The way EVs are designed inherits a lot from combustion car architecture: There’s a motor (sometimes two or three) somewhere in the vehicle’s body that’s connected to the wheels via a drivetrain. In-wheel electric motors promise to shrink and move those components into the wheel arches, freeing up space in the cabin for people and cargo. However, there’s one big problem that Donut thinks it can beat: motors are very big and very heavy.

Donut Lab’s second-generation donut-motor squeezes into a 21-inch hoop, promising up to 630 kilowatts (845 horsepower) and 4,3000 newton-meters (3,171 pound-feet of torque) per unit. Before you get too excited about that torque figure, consider that “normal” electric motor torque is usually measured at the rotor before it’s multiplied by a single-speed gearbox which the donuts don’t have. So while the 21-incher’s claimed torque output is certainly impressive, it’s not quite a quantum leap over, say, a Tesla drive unit.

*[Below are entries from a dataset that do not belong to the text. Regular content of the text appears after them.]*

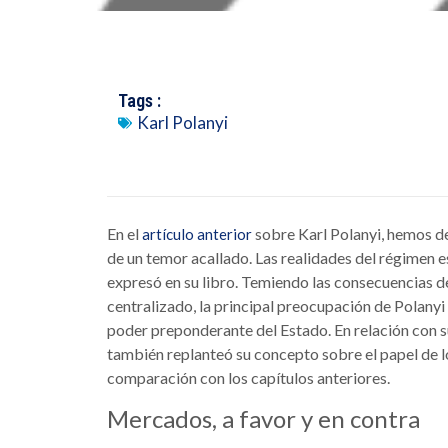
Tags :
Karl Polanyi
En el
sobre Karl Polanyi, hemos d
artículo anterior
de un temor acallado. Las realidades del régimen 
expresó en su libro. Temiendo las consecuencias de
centralizado, la principal preocupación de Polanyi 
poder preponderante del Estado. En relación con s
también replanteó su concepto sobre el papel de l
comparación con los capítulos anteriores.
Mercados, a favor y en contra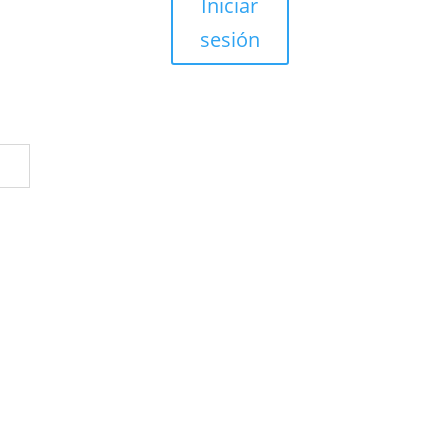
Iniciar
sesión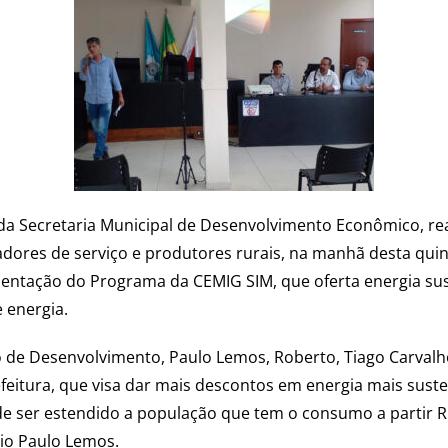
 da Secretaria Municipal de Desenvolvimento Econômico, r
ores de serviço e produtores rurais, na manhã desta quinta
entação do Programa da CEMIG SIM, que oferta energia sust
 energia.
o de Desenvolvimento, Paulo Lemos, Roberto, Tiago Carvalho
efeitura, que visa dar mais descontos em energia mais sust
e ser estendido a população que tem o consumo a partir R
rio Paulo Lemos.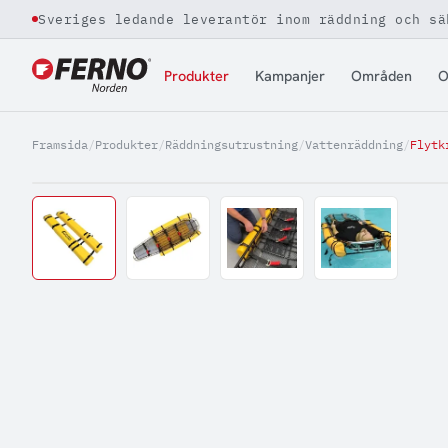
Sveriges ledande leverantör inom räddning och sä
Jump to content
Produkter
Kampanjer
Områden
O
Framsida
/
Produkter
/
Räddningsutrustning
/
Vattenräddning
/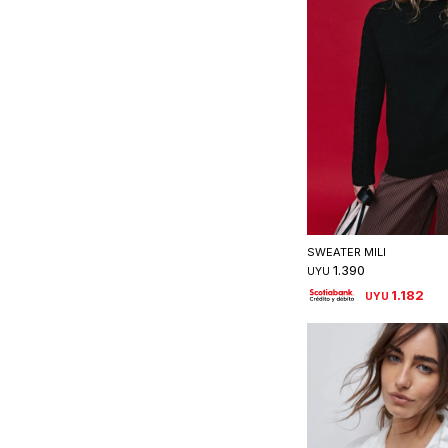
Seleccionar 
SWEATER MILI
1.390
UYU
1.182
UYU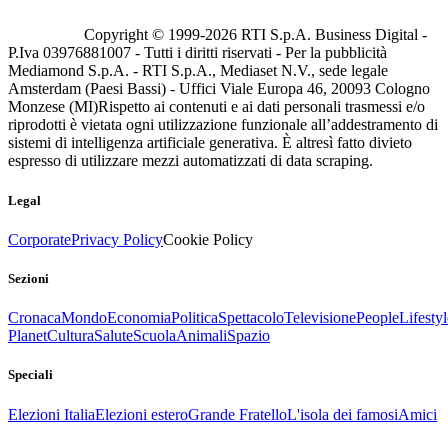
Copyright © 1999-
2026
RTI S.p.A. Business Digital -
P.Iva 03976881007 - Tutti i diritti riservati - Per la pubblicità
Mediamond S.p.A. - RTI S.p.A., Mediaset N.V., sede legale
Amsterdam (Paesi Bassi) - Uffici Viale Europa 46, 20093 Cologno
Monzese (MI)
Rispetto ai contenuti e ai dati personali trasmessi e/o
riprodotti è vietata ogni utilizzazione funzionale all’addestramento di
sistemi di intelligenza artificiale generativa. È altresì fatto divieto
espresso di utilizzare mezzi automatizzati di data scraping.
Legal
Corporate
Privacy Policy
Cookie Policy
Sezioni
Cronaca
Mondo
Economia
Politica
Spettacolo
Televisione
People
Lifestyl
Planet
Cultura
Salute
Scuola
Animali
Spazio
Speciali
Elezioni Italia
Elezioni estero
Grande Fratello
L'isola dei famosi
Amici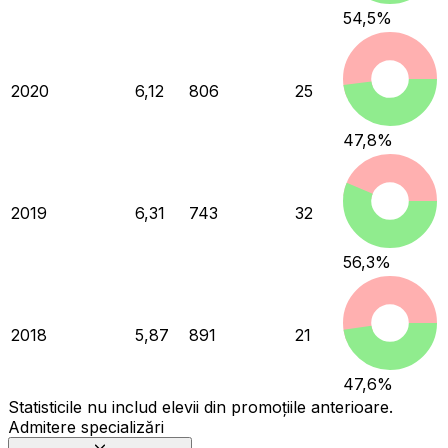
54,5
%
2020
6,12
806
25
47,8
%
2019
6,31
743
32
56,3
%
2018
5,87
891
21
47,6
%
Statisticile nu includ elevii din promoțiile anterioare.
Admitere specializări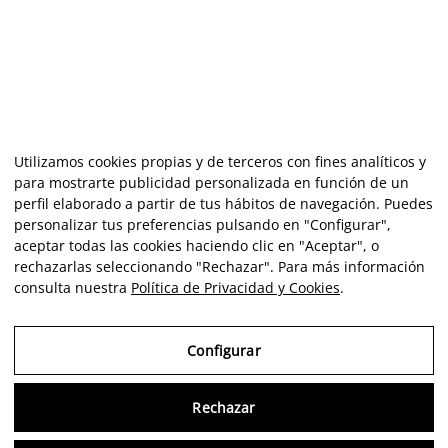
Utilizamos cookies propias y de terceros con fines analíticos y
para mostrarte publicidad personalizada en función de un
perfil elaborado a partir de tus hábitos de navegación. Puedes
personalizar tus preferencias pulsando en "Configurar",
aceptar todas las cookies haciendo clic en "Aceptar", o
rechazarlas seleccionando "Rechazar". Para más información
consulta nuestra
Política de Privacidad y Cookies
.
Configurar
Rechazar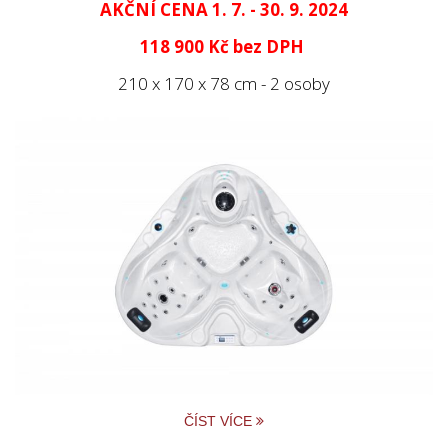
AKČNÍ CENA 1. 7. - 30. 9. 2024
118 900 Kč
bez DPH
210 x 170 x 78 cm - 2 osoby
ČÍST VÍCE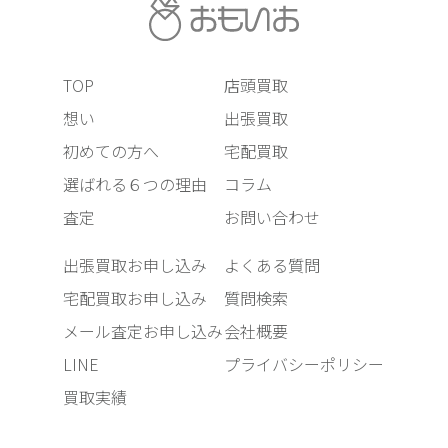
TOP
店頭買取
想い
出張買取
初めての方へ
宅配買取
選ばれる６つの理由
コラム
査定
お問い合わせ
出張買取お申し込み
よくある質問
宅配買取お申し込み
質問検索
メール査定お申し込み
会社概要
LINE
プライバシーポリシー
買取実績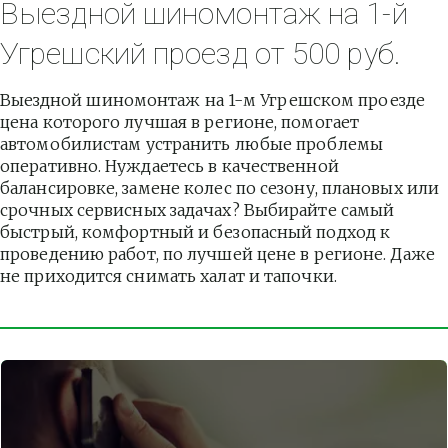
Выездной шиномонтаж на 1-й 
Угрешский проезд от 500 руб.
Выездной шиномонтаж на 1-м Угрешском проезде 
цена которого лучшая в регионе, помогает 
автомобилистам устранить любые проблемы 
оперативно. Нуждаетесь в качественной 
балансировке, замене колес по сезону, плановых или 
срочных сервисных задачах? Выбирайте самый 
быстрый, комфортный и безопасный подход к 
проведению работ, по лучшей цене в регионе. Даже 
не приходится снимать халат и тапочки.          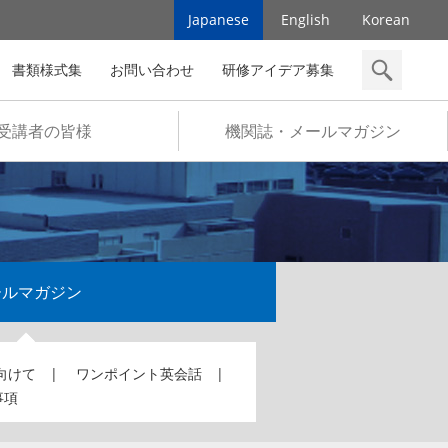
Japanese
English
Korean
書類様式集
お問い合わせ
研修アイデア募集
検索
受講者の皆様
機関誌・メールマガジン
ールマガジン
向けて
ワンポイント英会話
事項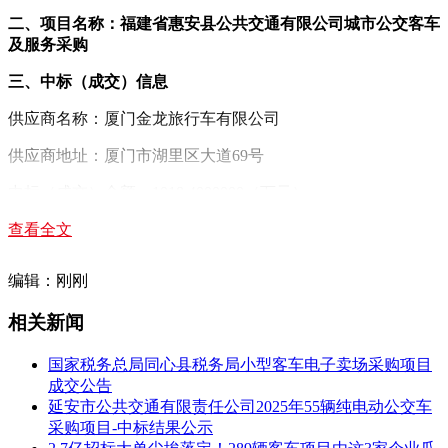
二、项目名称：福建省惠安县公共交通有限公司城市公交客车
及服务采购
三、中标（成交）信息
供应商名称：厦门金龙旅行车有限公司
供应商地址：厦门市湖里区大道69号
中标（成交）金额：1018.4000000（万元）
供应商名称：厦门金龙旅行车有限公司
查看全文
供应商地址：厦门市湖里区大道69号
编辑：刚刚
中标（成交）金额：719.5000000（万元）
相关新闻
四、主要标的信息
国家税务总局同心县税务局小型客车电子卖场采购项目
货
货
成交公告
序
供应商
物
物
货物单
延安市公共交通有限责任公司2025年55辆纯电动公交车
货物名称
货物型号
号
名称
品
数
价(元)
采购项目-中标结果公示
牌
量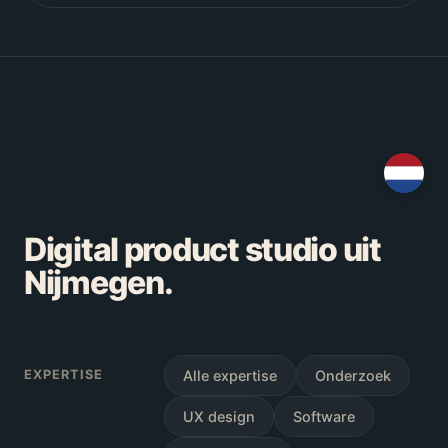
Digital product studio uit
Nijmegen.
EXPERTISE
Alle expertise
Onderzoek
UX design
Software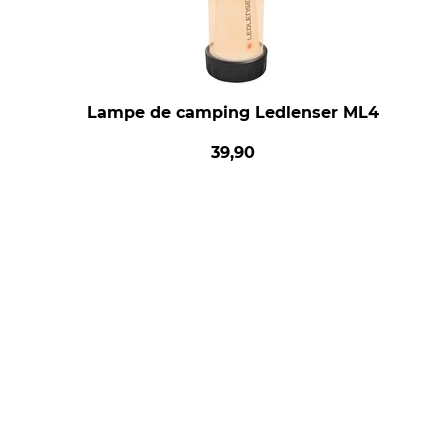
Lampe de camping Ledlenser ML4
39,90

However, where the donut-shaped motor shines is its weight — the arch nemesis of every EV engineer and designer. The 21-inch unit is said to weigh just 88 pounds (40 kg) or about a third of a traditional rotor-and-stator electric drive unit. Less weight means more range. Of course, you need two motors per “axle” (unless you’re building a trike,) but with the additional weight savings from ditching half-shafts, CV joints and other drivetrain components, Donut reckons that its hubless wheels can save hundreds of pounds. Less weight means more range, which is good. Alternatively, more motors for the same or less weight means more precise control and more total power, which is really good!

The motor maker also claims its motors are up to 50% less expensive to manufacture, saving around 120 parts along the way. That could make for less expensive cars down the road. Moving the motor into the wheel arches also saves space within the chassis that can be reallocated for cargo, passengers, more batteries or experimental aerodynamics. (Think the Jaguar i-Pace or Polestar 3‘s front wings, but even wilder.)

Of course, the elephant in the room is that while Donut Lab’s wheels are lighter than previous in-wheel motors, they’re still heavier than conventionally driven wheels. More importantly, they add pounds to the worst place a car can gain weight: below the suspension. Gaining unsprung mass, as it’s known, has a much larger impact on performance and comfort than comparable mass gained in the vehicle’s chassis and rotating mass is even harder to wrangle. With 80-plus extra ell-bees per wheel, there’s bound to be some impact on braking, handling and ride quality, though it remains to be seen how much.

Alongside the 21-inch automotive wheel, Donut Lab also showcased an efficiency-focused semi truck version of the 21-inch wheel boasting a lower operating RPM, 200 kW and 2,212 lb-ft (3,000 Nm) per wheel. The lineup will also include a 12-inch scooter motor (15 kW) and a 120mm drone motor (3 kW). Donut’s 150 kW, 17-inch motorcycle motor is already in use on the road for a few boutique electric bikes, so the odds of seeing this tech on a car in the future is better than you might think.